## [Aim of the exercise]
Copy the items below line for line, reproducing every character, space, and punctuation mark without change.

┌────────

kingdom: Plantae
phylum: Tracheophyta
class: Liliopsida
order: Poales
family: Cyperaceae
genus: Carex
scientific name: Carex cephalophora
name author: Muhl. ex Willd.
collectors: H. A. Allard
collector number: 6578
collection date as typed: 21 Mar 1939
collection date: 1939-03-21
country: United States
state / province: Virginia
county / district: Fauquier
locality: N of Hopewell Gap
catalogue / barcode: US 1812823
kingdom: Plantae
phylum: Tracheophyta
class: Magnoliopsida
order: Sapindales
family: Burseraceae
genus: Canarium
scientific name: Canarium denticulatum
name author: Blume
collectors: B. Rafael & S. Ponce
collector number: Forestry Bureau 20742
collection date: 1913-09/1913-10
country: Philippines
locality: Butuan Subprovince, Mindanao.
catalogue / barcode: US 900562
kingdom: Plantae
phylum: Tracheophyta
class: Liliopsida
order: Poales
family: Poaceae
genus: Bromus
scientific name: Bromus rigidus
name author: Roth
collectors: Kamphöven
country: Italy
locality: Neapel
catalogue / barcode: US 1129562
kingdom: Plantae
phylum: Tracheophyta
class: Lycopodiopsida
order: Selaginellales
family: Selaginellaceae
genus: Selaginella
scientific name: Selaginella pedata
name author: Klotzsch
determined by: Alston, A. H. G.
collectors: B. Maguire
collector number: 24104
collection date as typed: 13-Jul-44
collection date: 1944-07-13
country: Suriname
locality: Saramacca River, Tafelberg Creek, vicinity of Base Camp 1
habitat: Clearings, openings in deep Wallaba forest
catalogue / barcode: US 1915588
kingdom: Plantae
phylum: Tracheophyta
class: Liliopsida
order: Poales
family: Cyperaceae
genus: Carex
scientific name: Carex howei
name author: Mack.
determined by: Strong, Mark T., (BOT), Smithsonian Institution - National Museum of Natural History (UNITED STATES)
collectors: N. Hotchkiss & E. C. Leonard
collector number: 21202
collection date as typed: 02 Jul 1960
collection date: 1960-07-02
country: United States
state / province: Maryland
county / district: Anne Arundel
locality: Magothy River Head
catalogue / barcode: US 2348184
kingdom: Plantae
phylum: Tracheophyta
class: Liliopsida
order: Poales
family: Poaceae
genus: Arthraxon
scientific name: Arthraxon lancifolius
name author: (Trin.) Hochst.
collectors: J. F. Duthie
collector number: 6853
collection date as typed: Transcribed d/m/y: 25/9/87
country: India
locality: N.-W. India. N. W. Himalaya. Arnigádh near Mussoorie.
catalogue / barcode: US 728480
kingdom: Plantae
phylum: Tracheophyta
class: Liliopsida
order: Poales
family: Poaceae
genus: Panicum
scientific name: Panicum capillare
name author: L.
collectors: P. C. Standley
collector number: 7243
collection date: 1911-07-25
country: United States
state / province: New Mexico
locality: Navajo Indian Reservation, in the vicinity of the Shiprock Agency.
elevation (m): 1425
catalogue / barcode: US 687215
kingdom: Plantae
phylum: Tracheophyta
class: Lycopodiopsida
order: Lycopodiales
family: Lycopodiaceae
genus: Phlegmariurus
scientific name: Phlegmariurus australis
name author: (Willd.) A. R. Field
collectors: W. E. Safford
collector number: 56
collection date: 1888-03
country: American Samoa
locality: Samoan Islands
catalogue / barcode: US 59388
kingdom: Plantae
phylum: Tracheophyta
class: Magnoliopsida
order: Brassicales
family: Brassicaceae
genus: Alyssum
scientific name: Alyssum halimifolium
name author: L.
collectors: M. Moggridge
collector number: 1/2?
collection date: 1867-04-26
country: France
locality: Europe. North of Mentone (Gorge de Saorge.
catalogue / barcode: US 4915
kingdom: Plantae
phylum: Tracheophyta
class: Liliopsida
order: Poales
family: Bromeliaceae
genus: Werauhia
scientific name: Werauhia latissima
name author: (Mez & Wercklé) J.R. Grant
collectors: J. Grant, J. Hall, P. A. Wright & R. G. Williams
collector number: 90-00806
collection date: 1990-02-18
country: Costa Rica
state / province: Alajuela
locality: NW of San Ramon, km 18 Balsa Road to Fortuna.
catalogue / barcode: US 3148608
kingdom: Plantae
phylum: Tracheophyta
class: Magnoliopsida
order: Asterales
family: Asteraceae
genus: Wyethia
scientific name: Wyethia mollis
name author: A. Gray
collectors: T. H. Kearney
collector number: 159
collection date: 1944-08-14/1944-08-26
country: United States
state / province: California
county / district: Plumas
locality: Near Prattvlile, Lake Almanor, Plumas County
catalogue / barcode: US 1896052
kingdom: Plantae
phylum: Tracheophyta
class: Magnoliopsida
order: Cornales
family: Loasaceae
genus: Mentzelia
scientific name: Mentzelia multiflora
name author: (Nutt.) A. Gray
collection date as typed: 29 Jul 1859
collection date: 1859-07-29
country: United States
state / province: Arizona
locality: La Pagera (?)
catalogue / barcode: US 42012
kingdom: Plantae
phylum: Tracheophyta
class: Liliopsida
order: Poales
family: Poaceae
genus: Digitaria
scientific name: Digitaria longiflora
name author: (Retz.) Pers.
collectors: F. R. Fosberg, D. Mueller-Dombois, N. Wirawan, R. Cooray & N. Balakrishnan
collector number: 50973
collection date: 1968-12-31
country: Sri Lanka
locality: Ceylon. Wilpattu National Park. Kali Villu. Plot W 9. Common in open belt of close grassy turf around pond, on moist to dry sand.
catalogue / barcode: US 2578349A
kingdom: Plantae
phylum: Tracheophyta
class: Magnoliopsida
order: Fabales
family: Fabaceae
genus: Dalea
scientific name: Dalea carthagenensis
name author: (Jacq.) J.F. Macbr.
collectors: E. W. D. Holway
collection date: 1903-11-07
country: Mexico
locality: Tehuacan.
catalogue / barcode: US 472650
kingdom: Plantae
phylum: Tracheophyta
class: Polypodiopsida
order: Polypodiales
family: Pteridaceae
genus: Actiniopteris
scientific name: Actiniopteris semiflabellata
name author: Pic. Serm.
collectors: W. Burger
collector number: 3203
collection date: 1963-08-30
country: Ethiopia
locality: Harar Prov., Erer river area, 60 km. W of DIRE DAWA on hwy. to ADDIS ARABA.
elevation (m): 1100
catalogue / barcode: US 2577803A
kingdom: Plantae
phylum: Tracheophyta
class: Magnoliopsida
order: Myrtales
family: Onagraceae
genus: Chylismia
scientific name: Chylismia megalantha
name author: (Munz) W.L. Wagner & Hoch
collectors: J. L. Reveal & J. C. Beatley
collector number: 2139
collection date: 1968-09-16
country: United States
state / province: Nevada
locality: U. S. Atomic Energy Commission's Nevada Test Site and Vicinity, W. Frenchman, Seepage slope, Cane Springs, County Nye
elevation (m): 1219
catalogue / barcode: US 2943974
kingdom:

└────────

## [Solution to this exercise]
kingdom: Plantae
phylum: Tracheophyta
class: Liliopsida
order: Poales
family: Cyperaceae
genus: Carex
scientific name: Carex cephalophora
name author: Muhl. ex Willd.
collectors: H. A. Allard
collector number: 6578
collection date as typed: 21 Mar 1939
collection date: 1939-03-21
country: United States
state / province: Virginia
county / district: Fauquier
locality: N of Hopewell Gap
catalogue / barcode: US 1812823
kingdom: Plantae
phylum: Tracheophyta
class: Magnoliopsida
order: Sapindales
family: Burseraceae
genus: Canarium
scientific name: Canarium denticulatum
name author: Blume
collectors: B. Rafael & S. Ponce
collector number: Forestry Bureau 20742
collection date: 1913-09/1913-10
country: Philippines
locality: Butuan Subprovince, Mindanao.
catalogue / barcode: US 900562
kingdom: Plantae
phylum: Tracheophyta
class: Liliopsida
order: Poales
family: Poaceae
genus: Bromus
scientific name: Bromus rigidus
name author: Roth
collectors: Kamphöven
country: Italy
locality: Neapel
catalogue / barcode: US 1129562
kingdom: Plantae
phylum: Tracheophyta
class: Lycopodiopsida
order: Selaginellales
family: Selaginellaceae
genus: Selaginella
scientific name: Selaginella pedata
name author: Klotzsch
determined by: Alston, A. H. G.
collectors: B. Maguire
collector number: 24104
collection date as typed: 13-Jul-44
collection date: 1944-07-13
country: Suriname
locality: Saramacca River, Tafelberg Creek, vicinity of Base Camp 1
habitat: Clearings, openings in deep Wallaba forest
catalogue / barcode: US 1915588
kingdom: Plantae
phylum: Tracheophyta
class: Liliopsida
order: Poales
family: Cyperaceae
genus: Carex
scientific name: Carex howei
name author: Mack.
determined by: Strong, Mark T., (BOT), Smithsonian Institution - National Museum of Natural History (UNITED STATES)
collectors: N. Hotchkiss & E. C. Leonard
collector number: 21202
collection date as typed: 02 Jul 1960
collection date: 1960-07-02
country: United States
state / province: Maryland
county / district: Anne Arundel
locality: Magothy River Head
catalogue / barcode: US 2348184
kingdom: Plantae
phylum: Tracheophyta
class: Liliopsida
order: Poales
family: Poaceae
genus: Arthraxon
scientific name: Arthraxon lancifolius
name author: (Trin.) Hochst.
collectors: J. F. Duthie
collector number: 6853
collection date as typed: Transcribed d/m/y: 25/9/87
country: India
locality: N.-W. India. N. W. Himalaya. Arnigádh near Mussoorie.
catalogue / barcode: US 728480
kingdom: Plantae
phylum: Tracheophyta
class: Liliopsida
order: Poales
family: Poaceae
genus: Panicum
scientific name: Panicum capillare
name author: L.
collectors: P. C. Standley
collector number: 7243
collection date: 1911-07-25
country: United States
state / province: New Mexico
locality: Navajo Indian Reservation, in the vicinity of the Shiprock Agency.
elevation (m): 1425
catalogue / barcode: US 687215
kingdom: Plantae
phylum: Tracheophyta
class: Lycopodiopsida
order: Lycopodiales
family: Lycopodiaceae
genus: Phlegmariurus
scientific name: Phlegmariurus australis
name author: (Willd.) A. R. Field
collectors: W. E. Safford
collector number: 56
collection date: 1888-03
country: American Samoa
locality: Samoan Islands
catalogue / barcode: US 59388
kingdom: Plantae
phylum: Tracheophyta
class: Magnoliopsida
order: Brassicales
family: Brassicaceae
genus: Alyssum
scientific name: Alyssum halimifolium
name author: L.
collectors: M. Moggridge
collector number: 1/2?
collection date: 1867-04-26
country: France
locality: Europe. North of Mentone (Gorge de Saorge.
catalogue / barcode: US 4915
kingdom: Plantae
phylum: Tracheophyta
class: Liliopsida
order: Poales
family: Bromeliaceae
genus: Werauhia
scientific name: Werauhia latissima
name author: (Mez & Wercklé) J.R. Grant
collectors: J. Grant, J. Hall, P. A. Wright & R. G. Williams
collector number: 90-00806
collection date: 1990-02-18
country: Costa Rica
state / province: Alajuela
locality: NW of San Ramon, km 18 Balsa Road to Fortuna.
catalogue / barcode: US 3148608
kingdom: Plantae
phylum: Tracheophyta
class: Magnoliopsida
order: Asterales
family: Asteraceae
genus: Wyethia
scientific name: Wyethia mollis
name author: A. Gray
collectors: T. H. Kearney
collector number: 159
collection date: 1944-08-14/1944-08-26
country: United States
state / province: California
county / district: Plumas
locality: Near Prattvlile, Lake Almanor, Plumas County
catalogue / barcode: US 1896052
kingdom: Plantae
phylum: Tracheophyta
class: Magnoliopsida
order: Cornales
family: Loasaceae
genus: Mentzelia
scientific name: Mentzelia multiflora
name author: (Nutt.) A. Gray
collection date as typed: 29 Jul 1859
collection date: 1859-07-29
country: United States
state / province: Arizona
locality: La Pagera (?)
catalogue / barcode: US 42012
kingdom: Plantae
phylum: Tracheophyta
class: Liliopsida
order: Poales
family: Poaceae
genus: Digitaria
scientific name: Digitaria longiflora
name author: (Retz.) Pers.
collectors: F. R. Fosberg, D. Mueller-Dombois, N. Wirawan, R. Cooray & N. Balakrishnan
collector number: 50973
collection date: 1968-12-31
country: Sri Lanka
locality: Ceylon. Wilpattu National Park. Kali Villu. Plot W 9. Common in open belt of close grassy turf around pond, on moist to dry sand.
catalogue / barcode: US 2578349A
kingdom: Plantae
phylum: Tracheophyta
class: Magnoliopsida
order: Fabales
family: Fabaceae
genus: Dalea
scientific name: Dalea carthagenensis
name author: (Jacq.) J.F. Macbr.
collectors: E. W. D. Holway
collection date: 1903-11-07
country: Mexico
locality: Tehuacan.
catalogue / barcode: US 472650
kingdom: Plantae
phylum: Tracheophyta
class: Polypodiopsida
order: Polypodiales
family: Pteridaceae
genus: Actiniopteris
scientific name: Actiniopteris semiflabellata
name author: Pic. Serm.
collectors: W. Burger
collector number: 3203
collection date: 1963-08-30
country: Ethiopia
locality: Harar Prov., Erer river area, 60 km. W of DIRE DAWA on hwy. to ADDIS ARABA.
elevation (m): 1100
catalogue / barcode: US 2577803A
kingdom: Plantae
phylum: Tracheophyta
class: Magnoliopsida
order: Myrtales
family: Onagraceae
genus: Chylismia
scientific name: Chylismia megalantha
name author: (Munz) W.L. Wagner & Hoch
collectors: J. L. Reveal & J. C. Beatley
collector number: 2139
collection date: 1968-09-16
country: United States
state / province: Nevada
locality: U. S. Atomic Energy Commission's Nevada Test Site and Vicinity, W. Frenchman, Seepage slope, Cane Springs, County Nye
elevation (m): 1219
catalogue / barcode: US 2943974
kingdom:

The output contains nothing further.